Tudo bate certo no quadro estrutural de um argumento servido por uma planificação clássica, mesmo quando as coisas não são lineares, até ao momento em que Nuri Bilge Ceylan decide lembrar-nos, através de um expediente da linguagem áudio e visual, que poderíamos apelidar de distanciação brechtiana, que as acções e emoções das personagens e a solidez da sua relação não passam de uma ficção, como a querer dizer-nos: não se deixem levar pela superfície das coisas, olhem antes para o que está por detrás da sensação de verdade, a verdade da mentira. Numa sequência fulcral, Samet abandona o quarto onde já estava escrito nas estrelas o pulsar sexual nascido de uma longa conversa confessional entre ele e Nuray, que os levaria finalmente ao contacto físico e íntimo. Em suma, sexo, ponto final. Tudo começa por um algo intrigante mas compreensível apagar de luzes nas salas contíguas do referido quarto.

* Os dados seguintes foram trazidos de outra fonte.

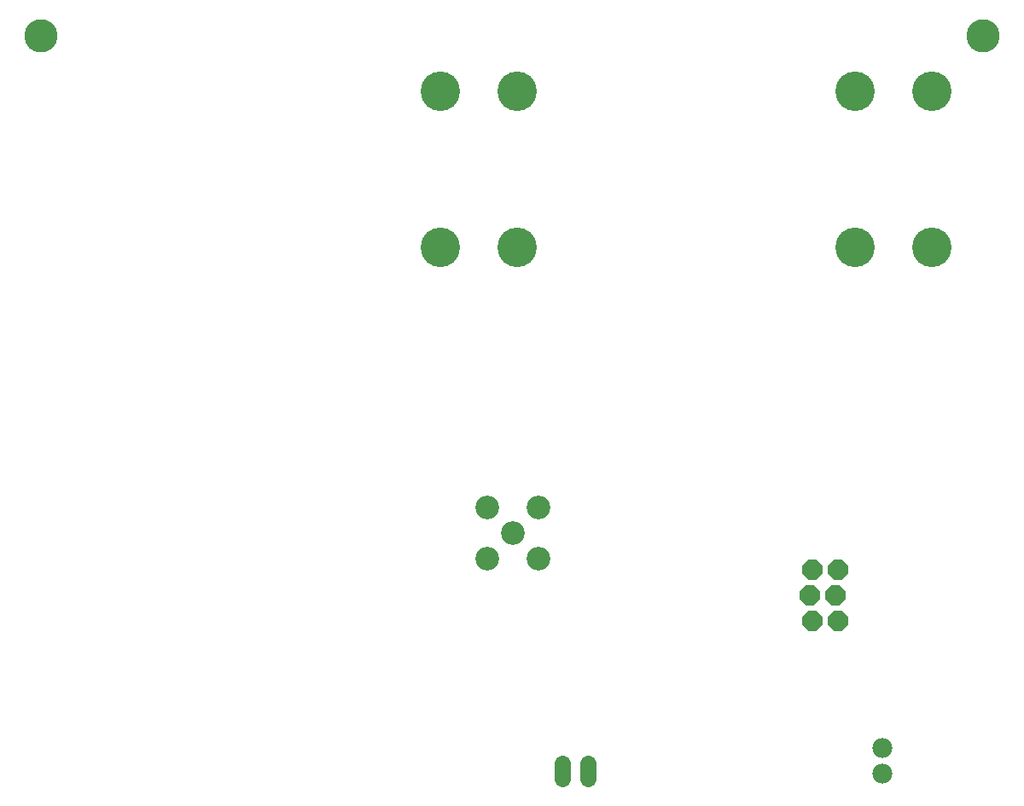
<source format=gbs>
G75*
%MOIN*%
%OFA0B0*%
%FSLAX24Y24*%
%IPPOS*%
%LPD*%
%AMOC8*
5,1,8,0,0,1.08239X$1,22.5*
%
%ADD10C,0.1300*%
%ADD11C,0.0926*%
%ADD12C,0.0640*%
%ADD13C,0.1540*%
%ADD14OC8,0.0780*%
%ADD15C,0.0780*%
D10*
X001558Y031156D03*
X038369Y031156D03*
D11*
X018991Y010700D03*
X019991Y011700D03*
X018991Y012700D03*
X020991Y012700D03*
X020991Y010700D03*
D12*
X021924Y002716D02*
X021924Y002116D01*
X022924Y002116D02*
X022924Y002716D01*
D13*
X020160Y022889D03*
X017168Y022889D03*
X017168Y028991D03*
X020160Y028991D03*
X033349Y028991D03*
X036341Y028991D03*
X036341Y022889D03*
X033349Y022889D03*
D14*
X032676Y010290D03*
X031676Y010290D03*
X031576Y009290D03*
X032576Y009290D03*
X032676Y008290D03*
X031676Y008290D03*
D15*
X034432Y003318D03*
X034432Y002318D03*
M02*

</source>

Depois de cumprir o pedido de Nuray, em vez de caminhar para a objetiva Samet desvia o seu percurso, abre uma porta e sai para logo a seguir atravessar o amplo espaço de um estúdio cinematográfico onde são visíveis os bastidores do cenário. Na altura em que se fazia realçar a verdade do corpo e da alma dos amantes, há um corte que funciona como uma pausa dramática, um link que nos desvia por um caminho alternativo, mais um Ctrl Alt Delete seguido de uma espécie de Reset da narrativa. Entretanto, Samet regressa ao encontro de Nuray e o filme, que nunca deixou de o ser, retoma o seu percurso. Mas nada será como dantes.

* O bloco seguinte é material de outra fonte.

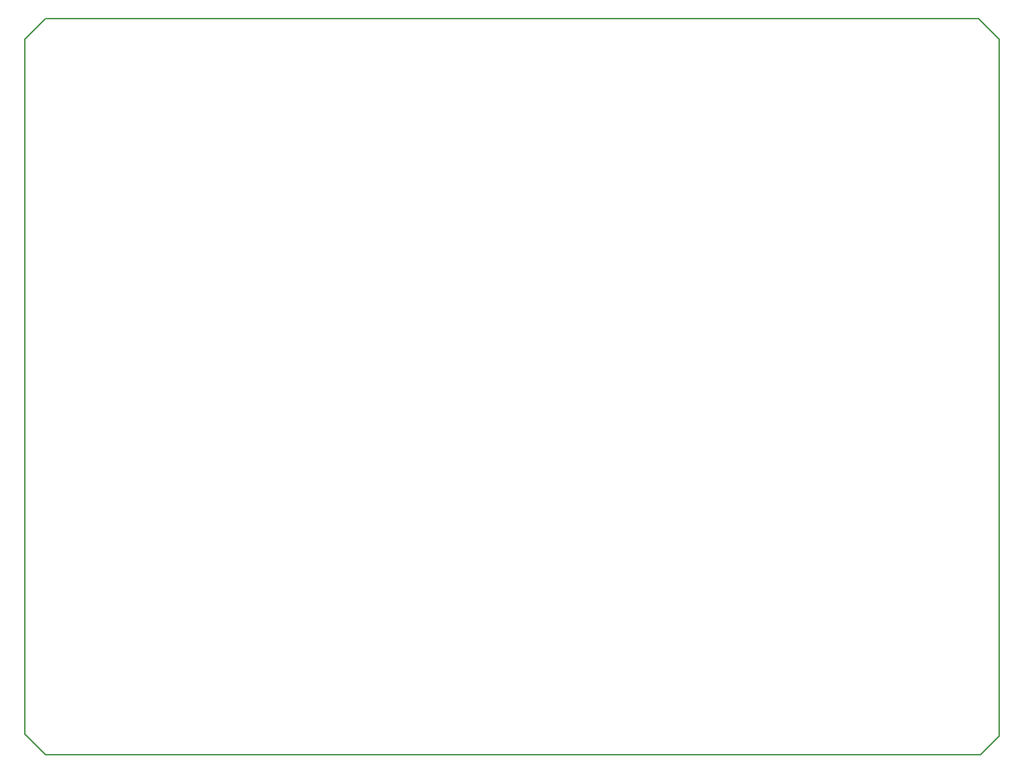
<source format=gbr>
G04 #@! TF.FileFunction,Profile,NP*
%FSLAX46Y46*%
G04 Gerber Fmt 4.6, Leading zero omitted, Abs format (unit mm)*
G04 Created by KiCad (PCBNEW 4.0.2-4+6225~38~ubuntu15.10.1-stable) date vie 04 mar 2016 15:33:29 CET*
%MOMM*%
G01*
G04 APERTURE LIST*
%ADD10C,0.100000*%
%ADD11C,0.150000*%
G04 APERTURE END LIST*
D10*
D11*
X203200000Y-53340000D02*
X202946000Y-53340000D01*
X202946000Y-53340000D02*
X197866000Y-53340000D01*
X205740000Y-55880000D02*
X205740000Y-61468000D01*
X203200000Y-53340000D02*
X205740000Y-55880000D01*
X203454000Y-143764000D02*
X202692000Y-143764000D01*
X205740000Y-141478000D02*
X205740000Y-140970000D01*
X203454000Y-143764000D02*
X205740000Y-141478000D01*
X86106000Y-141224000D02*
X86106000Y-140716000D01*
X88646000Y-143764000D02*
X89408000Y-143764000D01*
X86106000Y-141224000D02*
X88646000Y-143764000D01*
X86106000Y-140716000D02*
X86106000Y-131572000D01*
X100076000Y-143764000D02*
X89154000Y-143764000D01*
X89916000Y-53340000D02*
X88646000Y-53340000D01*
X88646000Y-53340000D02*
X86106000Y-55880000D01*
X197866000Y-53340000D02*
X89916000Y-53340000D01*
X205740000Y-140970000D02*
X205740000Y-61214000D01*
X100076000Y-143764000D02*
X202946000Y-143764000D01*
X86106000Y-55880000D02*
X86106000Y-131572000D01*
M02*

</source>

Tudo adquire a partir dali uma dimensão que polariza a importância da partilha material, descobrindo-se o corpo e a visão sem filtros do pedaço de perna que falta a Nuray. Mas este desvio faz-se sem abandonar a fugaz ou a persistente partilha espiritual das personagens que, aliás, sai de algum modo reforçada. Tudo ainda para que, mais adiante e por outro corte, a realização nos introduza uma componente mais onírica e filosófica do que realista, que preenche os últimos minutos e ilumina as derradeiras sequências de “As Ervas Secas”. Nesse epílogo solar, ao contrário da neve e do branco sombrio que antes servira de décor natural ao desenrolar das diferentes histórias contra o qual se desenhavam as silhuetas e o destino dos humanos, vemos agora o radioso amarelo que inunda os campos cobertos por uma vegetação rasteira cuja cor quente será desvendada pela fusão da neve quando o Inverno acaba, aquela estação que morre para logo dar lugar ao renascimento do Verão. Desta vez, ao reset da Natureza.
Será pela voz de Samet, cumprido que foi o seu calvário no frio escolar da Anatólia e prestes a viajar para Istambul, que ficaremos a saber como os habitantes daquela região a caracterizam no plano da sua especificidade climática: “Quando vim para cá disseram-me que só existiam duas estações, o Inverno e o Verão. Tinham razão. Entramos directamente no Verão, sem passar pela Primavera. As ervas que durante longos meses estiveram cobertas pelo manto branco da neve parecem agora amarelas sem nunca chegarem a ser verdes”. Desta definição/indefinição do que se vê ou não vê, do que permanece visível/oculto nas contradições da Natureza propriamente dita e nas vicissitudes da natureza humana, do que se vai alcançando e do que permanece inacessível, dialécticas geradas pelo TEMPO e pelo MODO como percecionamos os mistérios do universo que enquadram as nossas vidas num precário equilíbrio cósmico que ilusoriamente julgamos controlar, se faz o núcleo central deste filme.
São as ervas secas que marcam o caminho da nossa existência, as que vivem para além do frio do Inverno e que despontam no calor do Verão, como os sentimentos que irão marcar para sempre as memórias de Samet. Por fim, longe da Anatólia e pacificado consigo mesmo, não deixará de pensar na rapariguinha que procurou estabelecer com ele mais do que uma fugaz relação de amizade entre professor e aluna. Relacionamento contaminado pela aparente impossibilidade de Samet conciliar o seu olhar com o olhar de Sevim, perdidos que estavam na vertigem dos seus diferentes mundos e na fragilidade dos sonhos e das falsas esperanças que ambos alimentaram.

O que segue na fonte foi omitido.